1) Some desirable ends are self-defeating to directly aim at. (This is plausibly true of both happiness and maximizing utility, for example. More obvious "essential byproducts" include spontaneity and sleep.) Because the ends are desirable, direct rationality tells us to aim at them. Indirect rationality suggests we should adopt a different, globally optimal, strategy.
2) Parfit's notion of "rational irrationality" can be made more clearly coherent by noting that it can be globally rational to induce local irrationality in oneself.
3) Applied to epistemic deliberation: local rationality tells us to consider the content alone, and assess each argument or appearance on its merits. Global rationality may invite us to take properties of the source (or 'vehicle') into account. For example, we may reject the evidence of our senses if we've just taken hallucinogenic drugs (or been possessed by the devil), or we might reject an argument on the basis of the speaker's known unreliability. More generally, considerations of 'meta-coherence' concern global rationality. Huemer writes:
I think there’s a rationality constraint roughly to the effect that one’s first-order beliefs (/degrees of belief) should cohere with one’s assessments of how good one’s belief-forming methods are — so if you believe P (to a high degree), you must think that your method of forming that belief is highly reliable (you must also think your belief is justified, undefeated, fully grounded, etc.).
There’s a threat of violating this condition if you assign a higher degree of belief to what seems right to you than to what seems right to person S, while you also hold beliefs that imply that S is more likely to form correct impressions about the matter in question.
Direct rationality leads one to accept "what seems right to you" on the basis of immediate evidence. But global rationality might recommend an indirect strategy of deferring to experts, if that would have globally optimal results for one's pursuit of truth.
4) Regarding Newcomb's problem: Local rationality endorses dominance reasoning at your present moment, and thus recommends taking both boxes. Global rationality again recommends the strategy which will bring you long-term riches, i.e. being a one-boxer.

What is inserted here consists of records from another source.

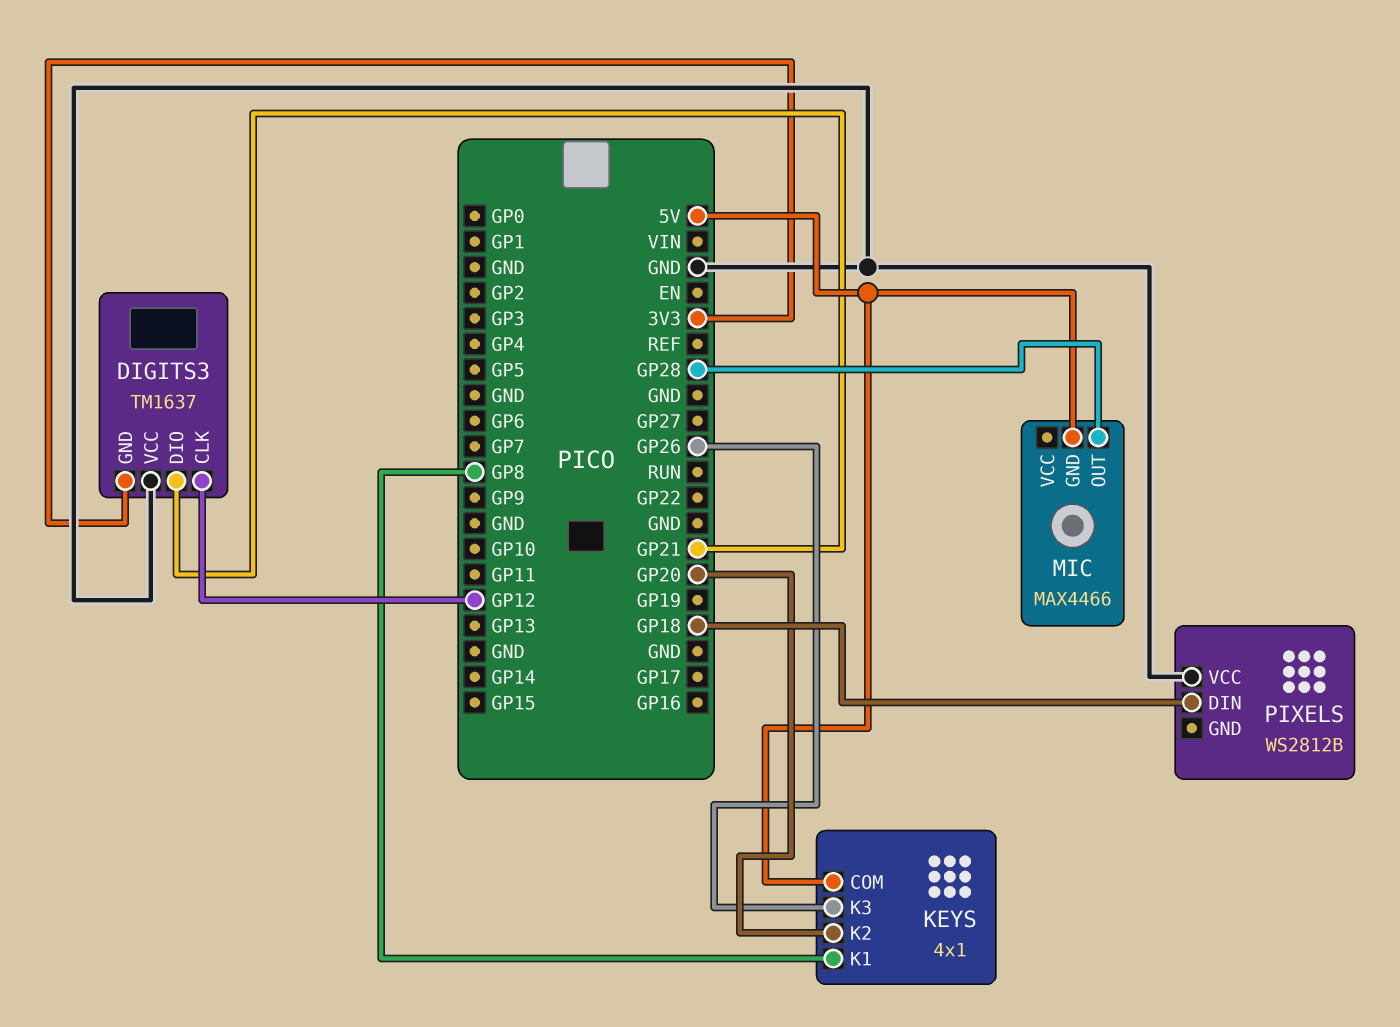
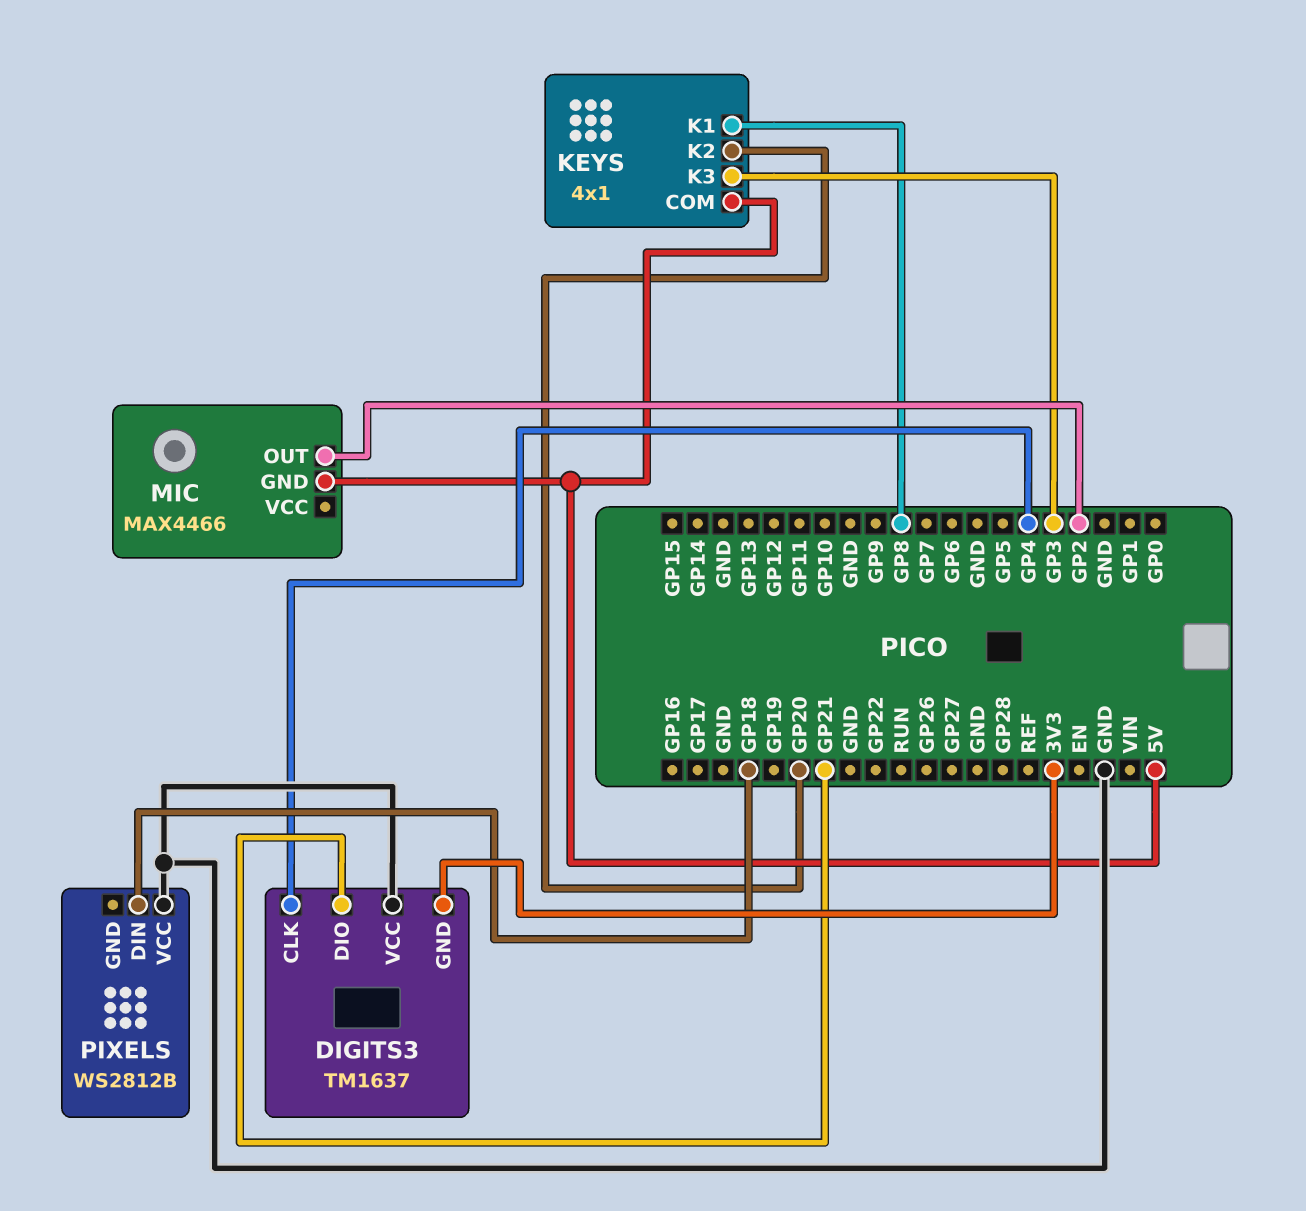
DIGITS3 pin CLK: GP12 -> GP4
KEYS pin K3: GP26 -> GP3
MIC pin OUT: GP28 -> GP2

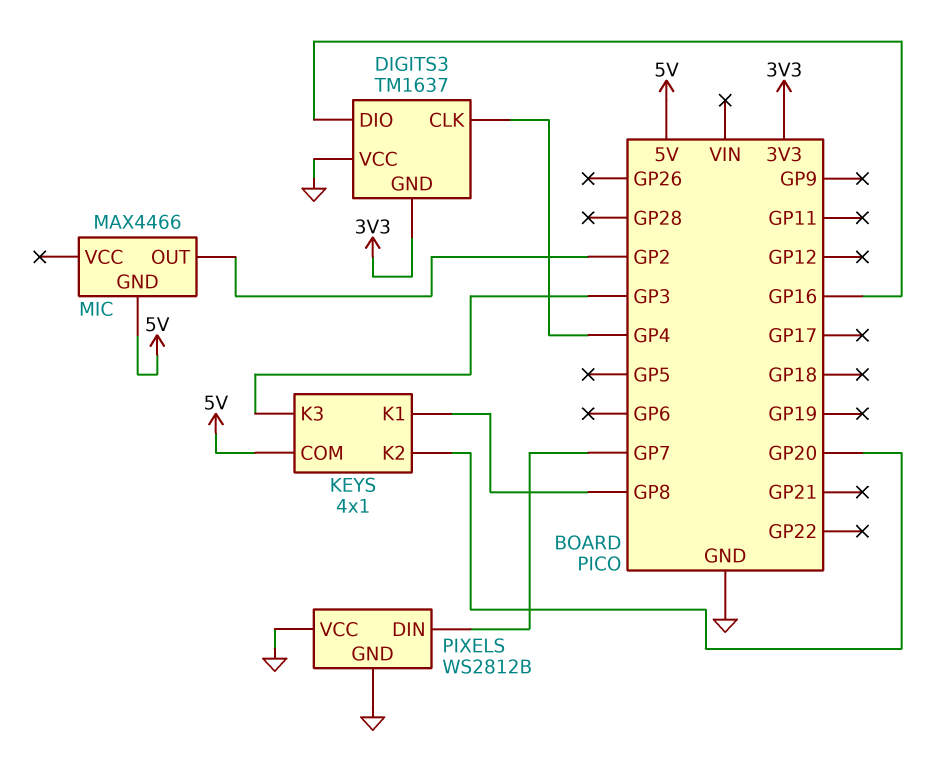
DIGITS3 pin DIO: GP21 -> GP16
PIXELS pin DIN: GP18 -> GP7
PIXELS pin GND: none -> GND

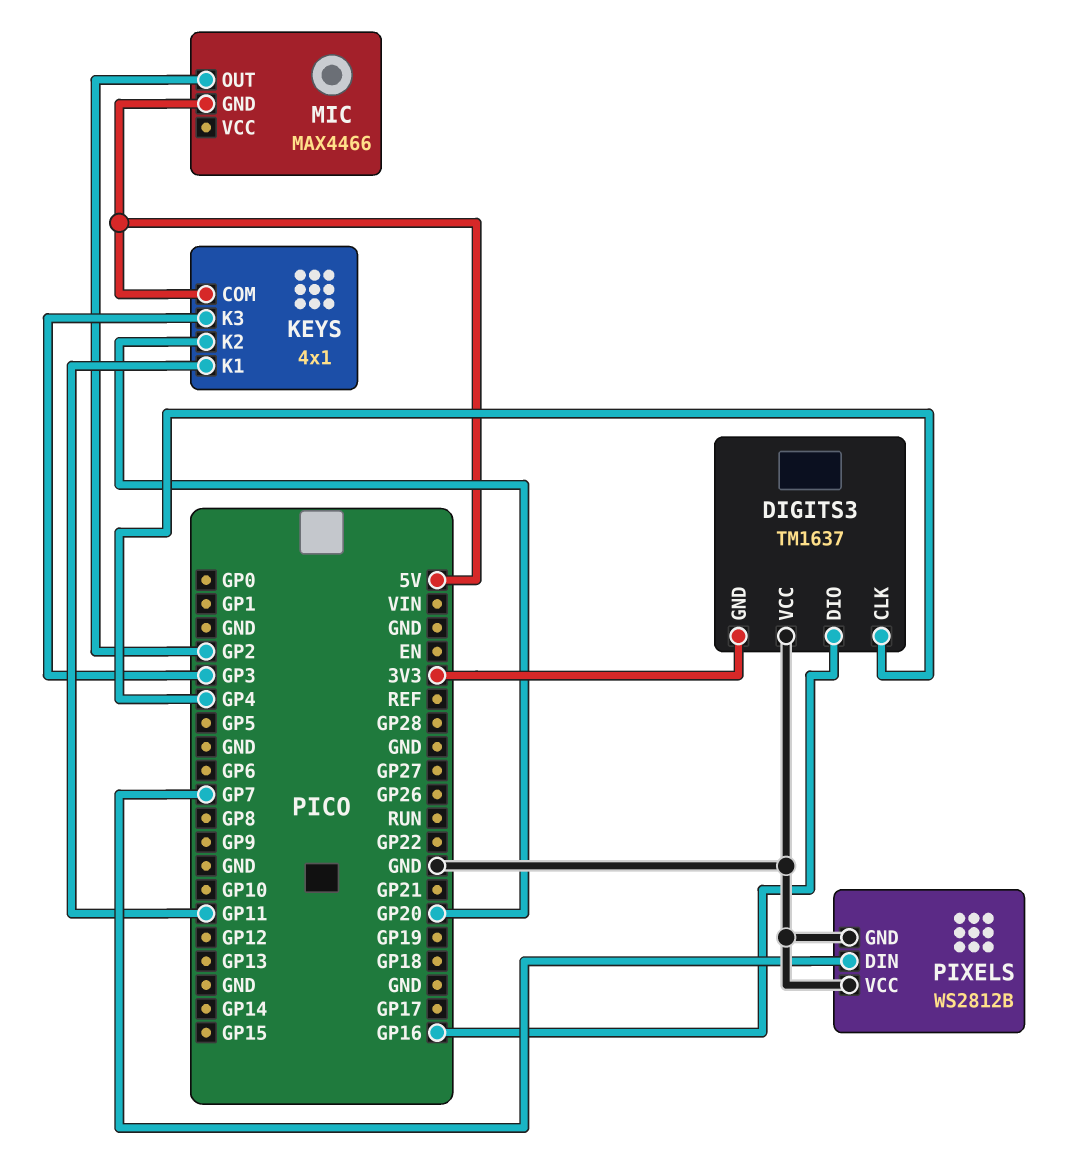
KEYS pin K1: GP8 -> GP11

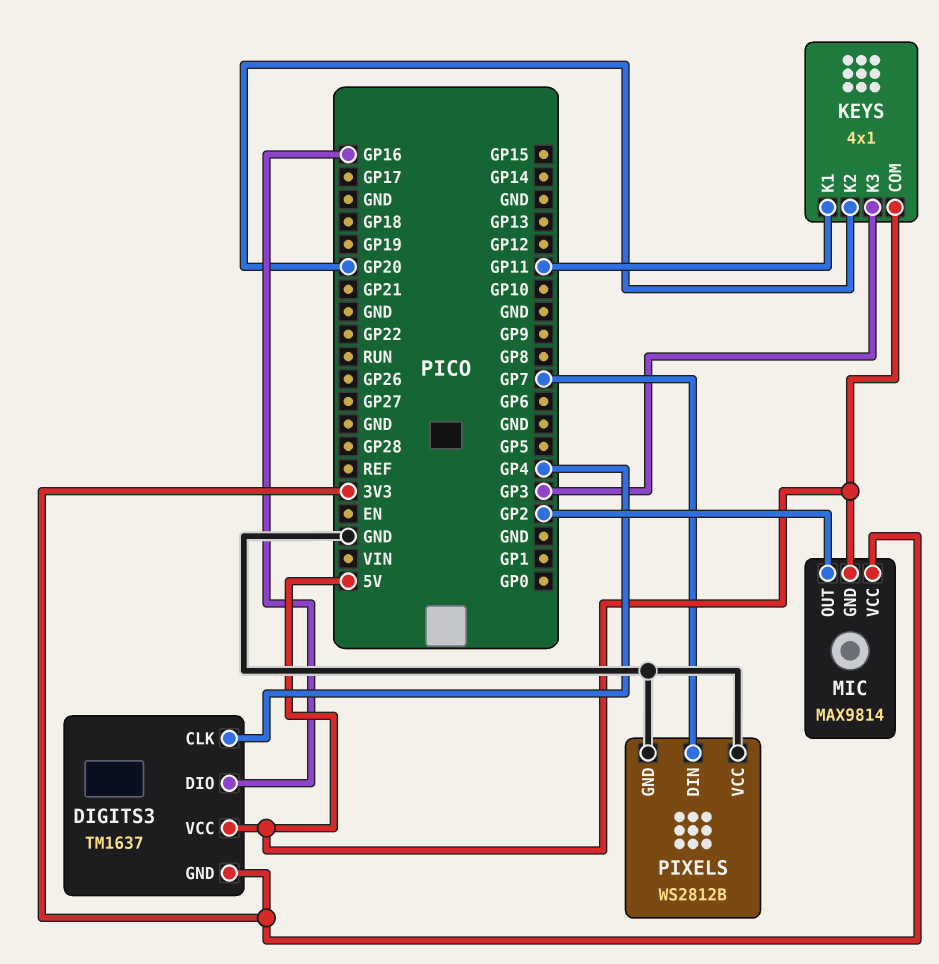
DIGITS3 pin VCC: GND -> 5V
MIC: MAX4466 -> MAX9814
MIC pin VCC: none -> 3V3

5) Relatedly, the global rationalist can beat Kavka's toxin puzzle, since they will follow through on their intention to drink the mild toxin even after they've already received the reward.
There are a whole raft of other related problems for local rationality. Consider Quinn's self-torturer (a sort of forced-march sorites paradox), or Pollock's Ever Better wine:
The wine slowly improves with age... More good news: you are immortal. Consequently, you are indifferent as to when you consume a particular good. When should you drink the wine?
Not now, the wine will be better later.
Not later. For at any given time it will be true that the wine will be even better if you waited longer.
But if you do not drink the wine now and do not drink it later, then you will not drink it at all!
-- Roy Sorenson, 'Paradoxes of Rationality' (in The Oxford Handbook of Rationality), p.261.
In such cases, one can only succeed by making resolutions and sticking to them in spite of their local irrationality when the time comes. So that's what global rationality recommends.
Can you think of any other examples of this distinction in action?